Sergio Rame per il Giornale
Il Viminale diffonde nome e cognome dei due agenti coinvolti nella sparatoria conclusasi con la morte del killer di Berlino, ma non tutti sembrano condividere la scelta di comunicazione.
E la polemica, inizialmente limitata ai social, monta con il passare delle ore con qualche sconfinamento nella politica. Ma il capo della Polizia, Franco Gabrielli, spegne le polemiche facendo scudo al Viminale: "Non c'è alcuna esposizione, ma un riconoscimento chiaro. Una sottolineatura per mettere al centro chi ha reso possibile tutto questo, rischiando la propria vita".
È sul web che ci si chiede se divulgare l'identità di Luca Scatà, l'agente in prova al commissariato di Sesto San Giovanni che ha sparato e ucciso Anis Amri, e Cristian Movio, l'altro poliziotto della pattuglia rimasto ferito a una spalla, non esponga i due e le rispettive famiglie al rischio di ritorsioni. "È una scelta sbagliata", scrivono in molti. "Ora dovranno cambiare nome e residenza", azzardano altri. "Ma l'indirizzo e il codice fiscale non li pubblicate?", ironizzano altri ancora.
Tra i primi a mettere il neo ministro dell'Interno, Marco Minniti, nel mirino è Gianni Alemanno, di Azione nazionale. "Si dimetta - attacca l'ex sindaco della Capitale - è veramente una vergogna l'incompetenza e la mancanza di professionalità di un ministro che in conferenza stampa svela i nomi e i volti degli agenti di polizia che hanno ucciso l'attentatore di Berlino, espone queste persone a una sicura ritorsione da parte del terrorismo islamico".
Di "follia" parla anche Franco Maccari, segretario generale del Coisp, sindacato indipendente di polizia: "Si sarebbe dovuta tutelare l'identità degli agenti, così come avviene per i militari impegnati all'estero nelle attività di contrasto al terrorismo".
Gabrielli non ci sta a farsi tirar dentro al tritacarne delle polemiche.
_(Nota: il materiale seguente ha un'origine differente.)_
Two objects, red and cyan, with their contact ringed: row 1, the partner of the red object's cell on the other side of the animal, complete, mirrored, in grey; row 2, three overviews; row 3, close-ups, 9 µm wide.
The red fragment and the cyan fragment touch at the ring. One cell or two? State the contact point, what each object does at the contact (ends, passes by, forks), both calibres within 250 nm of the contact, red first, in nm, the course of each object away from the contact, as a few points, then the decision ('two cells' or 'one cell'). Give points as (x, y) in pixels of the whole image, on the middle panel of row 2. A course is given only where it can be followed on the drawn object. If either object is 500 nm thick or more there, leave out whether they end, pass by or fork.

Non accetta in alcun modo che un successo della Polizia italiana venga macchiato dal tira e molla politico. "È abbastanza avvilente che mentre tutto il mondo parla di noi e si complimenta con la Polizia per il lavoro svolto, noi continuiamo a farci del male guardando il dito e non la luna". Secondo Gabrielli, infatti, fare i nomi dei due agenti non li espone a ritorsioni da parte della comunità islamica.
CRISTIAN MOVIO CON I COLLEGHI IN OSPEDALE
"Non siamo in presenza di un terrorismo come quello che abbiamo conosciuto negli anni Settanta, un terrorismo endogeno che ha interesse a colpire il singolo - spiega - qui ci troviamo di fronte a qualcosa di diverso". La preoccupazione di Gabrielli, insomma, non è per il singolo agente: "Sono a rischio tutti coloro che rappresentano le forze di polizia e hanno una divisa".
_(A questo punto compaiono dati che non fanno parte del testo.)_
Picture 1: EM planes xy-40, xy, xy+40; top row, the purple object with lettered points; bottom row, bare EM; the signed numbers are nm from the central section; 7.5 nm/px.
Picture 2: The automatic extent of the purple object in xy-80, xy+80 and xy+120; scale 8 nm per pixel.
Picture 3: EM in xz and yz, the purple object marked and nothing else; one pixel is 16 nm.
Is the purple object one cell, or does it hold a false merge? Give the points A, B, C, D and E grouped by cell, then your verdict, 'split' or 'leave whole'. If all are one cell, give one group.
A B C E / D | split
Da mesi Gabrielli lavora affinché continui a crescere l'orgoglio e il senso di appartenenza dei poliziotti e degli uomini e delle donne delle forze di polizia. "E, nel momento in cui è fondamentale tenere alto l'orgoglio di chi vive con la divisa, il ministro non ha fatto altro che galvanizzare chi ogni giorno opera indossando proprio una divisa". Per questo non può che condividere la scelta fatta da Minniti.
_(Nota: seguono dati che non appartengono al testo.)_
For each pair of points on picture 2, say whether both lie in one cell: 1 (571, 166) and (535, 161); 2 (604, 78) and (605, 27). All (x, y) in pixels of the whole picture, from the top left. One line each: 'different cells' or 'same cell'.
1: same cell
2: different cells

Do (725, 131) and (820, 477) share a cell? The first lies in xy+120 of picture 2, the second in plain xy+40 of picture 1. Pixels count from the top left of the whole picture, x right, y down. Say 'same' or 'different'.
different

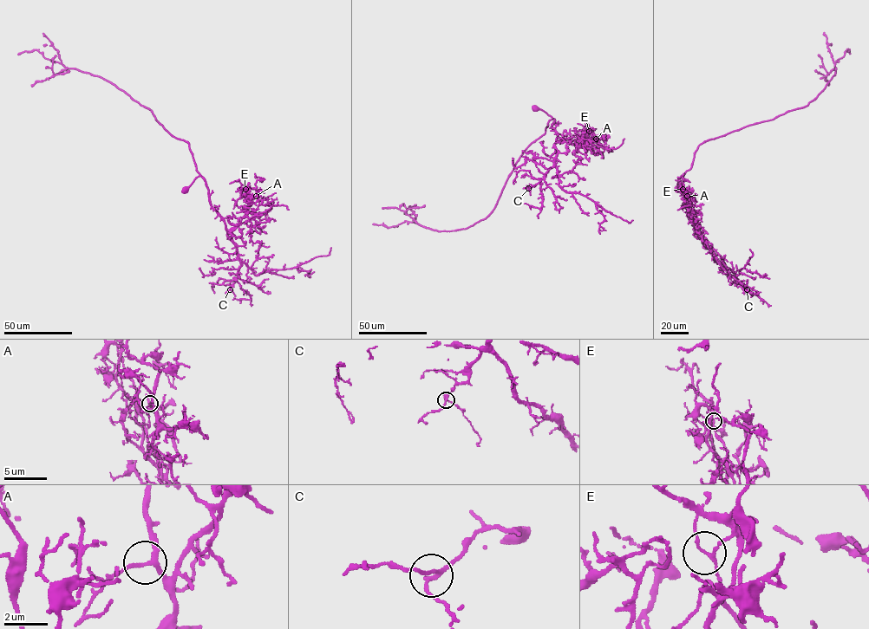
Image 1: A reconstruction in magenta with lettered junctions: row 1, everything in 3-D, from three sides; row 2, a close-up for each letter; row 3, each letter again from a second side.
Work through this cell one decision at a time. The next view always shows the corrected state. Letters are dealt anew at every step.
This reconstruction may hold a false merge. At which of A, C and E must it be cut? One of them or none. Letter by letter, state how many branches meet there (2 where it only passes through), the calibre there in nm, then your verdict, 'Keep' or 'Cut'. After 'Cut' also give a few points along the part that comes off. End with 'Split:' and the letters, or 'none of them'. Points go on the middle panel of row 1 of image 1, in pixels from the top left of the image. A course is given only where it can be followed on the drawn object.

2. LUCARELLI ATTACCA GLI AGENTI: "NON SONO EROI, RIMPIANGONO MUSSOLINI"
Claudio Cartaldo per Il Giornale
Non si è fatto attendere il commento di Selvaggia Lucarelli su Facebook in merito alla vicenda dei due poliziotti che a Sesto San Giovanni ieri notte hanno freddatto Anis Amri, il jihadista della Strage di Berlino.
Per la Lucarelli, Luca e Cristian non sono "eroi", ma "al massimo poliziotti coraggiosi con buoni riflessi". Ma soprattutto critica alcuni post sui profili Facebook di uno dei due agenti che ha condiviso alcune foto di Mussolini, si è fatto ritrarre nel saluto romano e altri post "scomodi". "Per quello che mi riguarda - scrive la Lucarelli - un poliziotto che chiede i documenti a una persona per effettuare un banale controllo e si trova, imprevedibilmente, a dover rispondere al fuoco, non è un eroe.
È un uomo che svolge il suo lavoro e lo fa esattamente come gli altri 300 000 poliziotti in Italia che si assumono i medesimi rischi e magari vanno in pensione senza essersi mai trovati nella drammatica situazione di dover sparare a qualcuno. Parole come "orgoglio" ed "eroi" mi lasciano perplessa". E questo perché quello della scorsa notte "era un controllo casuale. Hanno avuto prontezza nella reazione. Bravi. Fine".
Poi l'affondo contro il poliziotto: "Per il resto - conclude Lucarelli - quello che ha ammazzato Amri è uno che scriveva cagne alle donne, che si faceva fotografare mentre faceva il saluto romano, che rimpiangeva Mussolini e così via. Ecco, facciamo che è al massimo un poliziotto coraggioso e con dei buoni riflessi. Per il resto, dal bussolotto degli eroi del Natale, per quel che mi riguarda c'è altro da pescare".